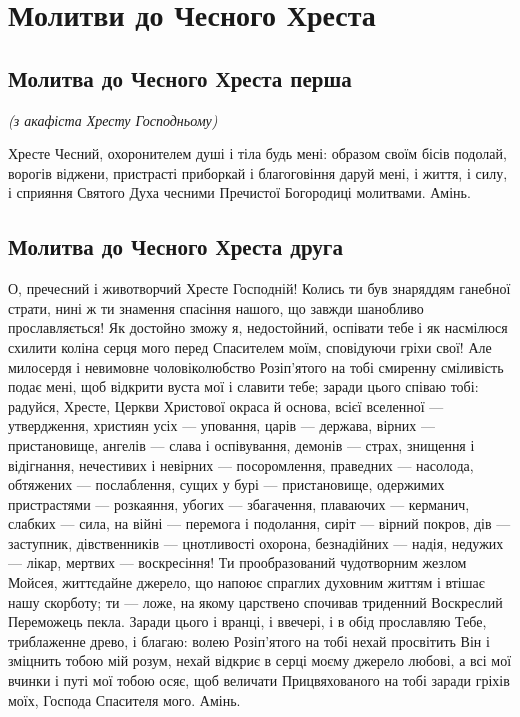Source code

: \documentclass[chapters.tex]{subfiles}
\begin{document}
\chapter{Молитви до Чесного Хреста}
\section{Молитва до Чесного Хреста перша}
\emph{(з акафіста Хресту Господньому)}

Хресте Чесний, охоронителем душі і тіла будь мені: образом своїм бісів подолай, ворогів віджени, пристрасті приборкай і благоговіння даруй мені, і життя, і силу, і сприяння Святого Духа чесними Пречистої Богородиці молитвами. Амінь.

\section{Молитва до Чесного Хреста друга}
О, пречесний і животворчий Хресте Господній! Колись ти був знаряддям ганебної страти, нині ж ти знамення спасіння нашого, що завжди шанобливо прославляється! Як достойно зможу я, недостойний, оспівати тебе і як насмілюся схилити коліна серця мого перед Спасителем моїм, сповідуючи гріхи свої! Але милосердя і невимовне чоловіколюбство Розіп’ятого на тобі смиренну сміливість подає мені, щоб відкрити вуста мої і славити тебе; заради цього співаю тобі: радуйся, Хресте, Церкви Христової окраса й основа, всієї вселенної — утвердження, християн усіх — уповання, царів — держава, вірних — пристановище, ангелів — слава і оспівування, демонів — страх, знищення і відігнання, нечестивих і невірних — посоромлення, праведних — насолода, обтяжених — послаблення, сущих у бурі — пристановище, одержимих пристрастями — розкаяння, убогих — збагачення, плаваючих — керманич, слабких — сила, на війні — перемога і подолання, сиріт — вірний покров, дів — заступник, дівственників — цнотливості охорона, безнадійних — надія, недужих — лікар, мертвих — воскресіння! Ти прообразований чудотворним жезлом Мойсея, життєдайне джерело, що напоює спраглих духовним життям і втішає нашу скорботу; ти — ложе, на якому царствено спочивав триденний Воскреслий Переможець пекла. Заради цього і вранці, і ввечері, і в обід прославляю Тебе, триблаженне древо, і благаю: волею Розіп’ятого на тобі нехай просвітить Він і зміцнить тобою мій розум, нехай відкриє в серці моєму джерело любові, а всі мої вчинки і путі мої тобою осяє, щоб величати Прицвяхованого на тобі заради гріхів моїх, Господа Спасителя мого. Амінь.
\end{document}
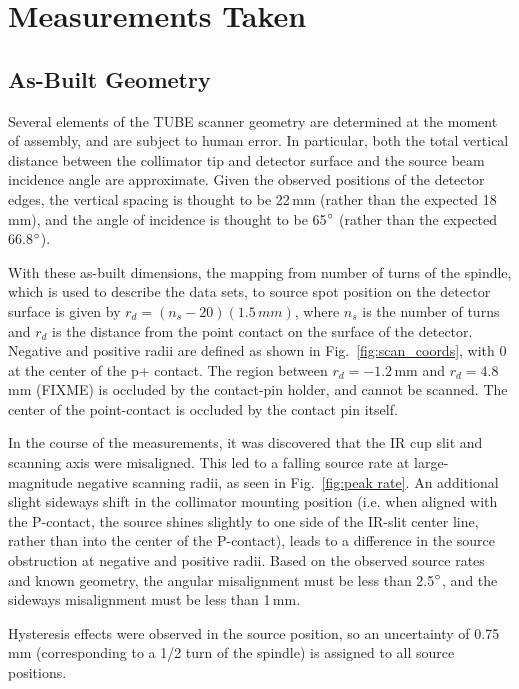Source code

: \documentclass[groupedaddress,rmp,amsmath,amssymb,bibnotes,altaffilletter,twocolumn]{revtex4-1}
\begin{document}
\section{Measurements Taken} \label{sec:measurements}
\subsection{As-Built Geometry} \label{ssec:geometry}
Several elements of the TUBE scanner geometry are determined at the moment of assembly, and are subject to human error. In particular, both the total vertical distance between the collimator tip and detector surface and the source beam incidence angle are approximate. Given the observed positions of the detector edges, the vertical spacing is thought to be 22\,mm (rather than the expected 18\,mm), and the angle of incidence is thought to be 65$\degree$ (rather than the expected 66.8$\degree$). 

With these as-built dimensions, the mapping from number of turns of the spindle, which is used to describe the data sets, to source spot position on the detector surface is given by $r_d = (n_s-20)(1.5\,mm)$, where $n_s$ is the number of turns and $r_d$ is the distance from the point contact on the surface of the detector. Negative and positive radii are defined as shown in Fig.~\ref{fig:scan_coords}, with 0 at the center of the p+ contact. The region between $r_d = -1.2$\,mm and  $r_d = 4.8$\,mm (FIXME) is occluded by the contact-pin holder, and cannot be scanned. The center of the point-contact is occluded by the contact pin itself. 

In the course of the measurements, it was discovered that the IR cup slit and scanning axis were misaligned. This led to a falling source rate at large-magnitude negative scanning radii, as seen in Fig.~\ref{fig:peak rate}. An additional slight sideways shift in the collimator mounting position (i.e. when aligned with the P-contact, the source shines slightly to one side of the IR-slit center line, rather than into the center of the P-contact), leads to a difference in the source obstruction at negative and positive radii. Based on the observed source rates and known geometry, the angular misalignment must be less than 2.5$\degree$, and the sideways misalignment must be less than 1\,mm. 

Hysteresis effects were observed in the source position, so an uncertainty of 0.75\,mm (corresponding to a 1/2 turn of the spindle) is assigned to all source positions. 
\end{document}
________
• Task item:
Without including any picture, print every record exactly as written above.

• Solution below:
Source code

: \documentclass[chapters.tex]{subfiles}
\begin{document}
\chapter{Молитви до Чесного Хреста}
\section{Молитва до Чесного Хреста перша}
\emph{(з акафіста Хресту Господньому)}

Хресте Чесний, охоронителем душі і тіла будь мені: образом своїм бісів подолай, ворогів віджени, пристрасті приборкай і благоговіння даруй мені, і життя, і силу, і сприяння Святого Духа чесними Пречистої Богородиці молитвами. Амінь.

\section{Молитва до Чесного Хреста друга}
О, пречесний і животворчий Хресте Господній! Колись ти був знаряддям ганебної страти, нині ж ти знамення спасіння нашого, що завжди шанобливо прославляється! Як достойно зможу я, недостойний, оспівати тебе і як насмілюся схилити коліна серця мого перед Спасителем моїм, сповідуючи гріхи свої! Але милосердя і невимовне чоловіколюбство Розіп’ятого на тобі смиренну сміливість подає мені, щоб відкрити вуста мої і славити тебе; заради цього співаю тобі: радуйся, Хресте, Церкви Христової окраса й основа, всієї вселенної — утвердження, християн усіх — уповання, царів — держава, вірних — пристановище, ангелів — слава і оспівування, демонів — страх, знищення і відігнання, нечестивих і невірних — посоромлення, праведних — насолода, обтяжених — послаблення, сущих у бурі — пристановище, одержимих пристрастями — розкаяння, убогих — збагачення, плаваючих — керманич, слабких — сила, на війні — перемога і подолання, сиріт — вірний покров, дів — заступник, дівственників — цнотливості охорона, безнадійних — надія, недужих — лікар, мертвих — воскресіння! Ти прообразований чудотворним жезлом Мойсея, життєдайне джерело, що напоює спраглих духовним життям і втішає нашу скорботу; ти — ложе, на якому царствено спочивав триденний Воскреслий Переможець пекла. Заради цього і вранці, і ввечері, і в обід прославляю Тебе, триблаженне древо, і благаю: волею Розіп’ятого на тобі нехай просвітить Він і зміцнить тобою мій розум, нехай відкриє в серці моєму джерело любові, а всі мої вчинки і путі мої тобою осяє, щоб величати Прицвяхованого на тобі заради гріхів моїх, Господа Спасителя мого. Амінь.
\end{document}
Source code

: \documentclass[groupedaddress,rmp,amsmath,amssymb,bibnotes,altaffilletter,twocolumn]{revtex4-1}
\begin{document}
\section{Measurements Taken} \label{sec:measurements}
\subsection{As-Built Geometry} \label{ssec:geometry}
Several elements of the TUBE scanner geometry are determined at the moment of assembly, and are subject to human error. In particular, both the total vertical distance between the collimator tip and detector surface and the source beam incidence angle are approximate. Given the observed positions of the detector edges, the vertical spacing is thought to be 22\,mm (rather than the expected 18\,mm), and the angle of incidence is thought to be 65$\degree$ (rather than the expected 66.8$\degree$). 

With these as-built dimensions, the mapping from number of turns of the spindle, which is used to describe the data sets, to source spot position on the detector surface is given by $r_d = (n_s-20)(1.5\,mm)$, where $n_s$ is the number of turns and $r_d$ is the distance from the point contact on the surface of the detector. Negative and positive radii are defined as shown in Fig.~\ref{fig:scan_coords}, with 0 at the center of the p+ contact. The region between $r_d = -1.2$\,mm and  $r_d = 4.8$\,mm (FIXME) is occluded by the contact-pin holder, and cannot be scanned. The center of the point-contact is occluded by the contact pin itself. 

In the course of the measurements, it was discovered that the IR cup slit and scanning axis were misaligned. This led to a falling source rate at large-magnitude negative scanning radii, as seen in Fig.~\ref{fig:peak rate}. An additional slight sideways shift in the collimator mounting position (i.e. when aligned with the P-contact, the source shines slightly to one side of the IR-slit center line, rather than into the center of the P-contact), leads to a difference in the source obstruction at negative and positive radii. Based on the observed source rates and known geometry, the angular misalignment must be less than 2.5$\degree$, and the sideways misalignment must be less than 1\,mm. 

Hysteresis effects were observed in the source position, so an uncertainty of 0.75\,mm (corresponding to a 1/2 turn of the spindle) is assigned to all source positions. 
\end{document}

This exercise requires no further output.